Tuesday, January 18, 2011

Thoughts.


First off, a small tangent of yesterday:
1. We (group of 11) went to Fargo simply to eat at Olive Garden. 
2. I have officially defiled my nice piece of equipment (aka: camera). It's been used as a camera phone would be used. I don't even know why I bring it along anymore... someday I'm going to take a picture with it and say, "Hey, I'm so glad I had this Nikon with me to document such a fine moment". Someday...

Here's onee of two pictures that were taken of this adventure:
OckSun and Marisa. Marisa was excited to see the unicorns (little did she know the unicorn pretense was completely false. It's how we get her to do things...)


I learned some things on the ride back from Fargo yesterday about Korean culture. This came about when Delissa called me and when I answered the phone she was singing  and wouldn't stop... I told her to stop, but no, she called me to sing. OckSun overheard this and started laughing and mentioned how she wish she could  be like that with her brother. She then told me how back home (South Korea) they went to school 8am-10pm and basically only thought of her home as a place to sleep. She had no memories made in that home with her family, or really with her family in general. Of course for someone like me (6 kid family), this is hard to comprehend. I really have no other thoughts on the subject. Just thought I would share that...
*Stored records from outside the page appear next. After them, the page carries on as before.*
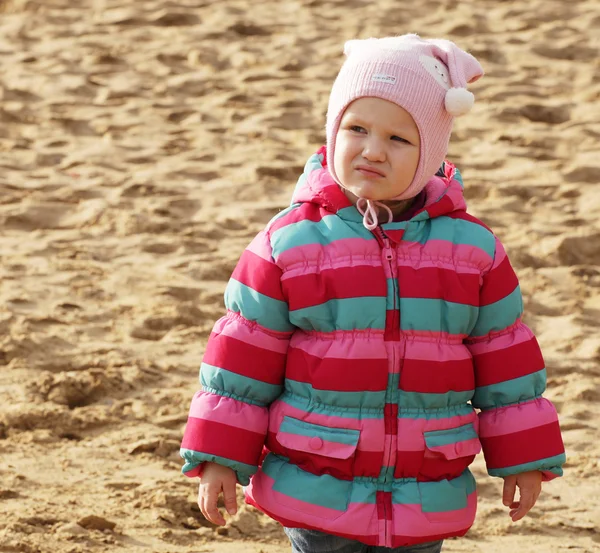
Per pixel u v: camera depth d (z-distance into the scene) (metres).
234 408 3.89
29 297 9.52
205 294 9.85
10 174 13.54
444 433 3.86
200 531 5.71
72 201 12.59
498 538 5.86
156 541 5.50
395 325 3.84
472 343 4.07
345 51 4.10
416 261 3.90
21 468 6.38
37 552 5.11
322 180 4.01
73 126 15.73
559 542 5.81
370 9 22.22
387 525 3.79
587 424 7.53
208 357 3.97
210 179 13.56
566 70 18.25
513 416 3.99
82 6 22.98
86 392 7.63
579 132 15.05
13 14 22.55
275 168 13.66
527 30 20.62
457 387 3.88
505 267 4.04
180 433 7.09
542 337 9.24
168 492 6.05
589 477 6.68
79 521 5.51
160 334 8.98
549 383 8.23
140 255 10.97
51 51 19.77
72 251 10.94
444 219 4.00
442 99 3.92
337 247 3.87
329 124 3.97
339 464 3.79
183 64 19.16
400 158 3.86
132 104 16.81
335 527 3.79
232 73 18.61
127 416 7.36
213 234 11.68
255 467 3.92
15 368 7.98
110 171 13.72
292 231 3.91
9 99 16.88
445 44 4.06
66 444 6.87
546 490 6.50
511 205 12.59
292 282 3.85
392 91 3.82
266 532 5.83
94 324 9.06
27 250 10.95
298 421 3.84
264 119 15.94
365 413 3.80
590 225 11.88
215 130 15.54
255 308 3.89
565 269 10.71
On a DIFFERENT note: I'm taking a New Testament/Christian Scripture class by an atheistic, liberal professor. I was excited at the knowledge that I would be able to speak up and disagree numerous times (I LOVE to debate), but as the class has progressed, I've become a little confused. The professor had us all write a "Letter to the Professor" telling him our religious background, as much as we wanted to say about what he believe, and how we think that will affect the way we will interpret the bible. He entered the classroom and asked us to pass these letters to the front of the class. I looked behind and watched the pile grow bigger and bigger as it moved toward the front, and I began to think about how weird it was that here we were, handing up our beliefs on pieces of paper. I desperately wanted to read them all. After a few discussions in class, I discovered there was more to biblical skepticism than I had thought... My professor has a fantastic view about the Christianity conspiracy, and yet many of the things he said convicted me to the core. He wrote a list of different beliefs in Paulian/Christian faith on the chalkboard and discussed them. He then circled them for emphasis and said "So if all this were true, then you had better go and start telling everyone about it. Why on earth you would you not want to immediately go out and share all this knowledge? According to this faith, God could be coming at any moment, you could die at any moment, time is of the essence". OF course I, believing everything in that circle, was instantly convicted. Why would I not want to go out and tell everyone? 

All in all, this class has played with my mind. I've been forced to examine the New Testament not from a confessional, but from a historical-critical point of view. It's different. I'm understanding Paul better, and many things in my faith are being/will be slowly strengthened, but I'm also being challenged in many ways. I have to admit, I absolutely thrive off of challenge. 

That's it for now Grand Forks, thank you and goodnight.

-Donica


P.S., someone is looking at my apartment tomorrow! This is too great! Yay!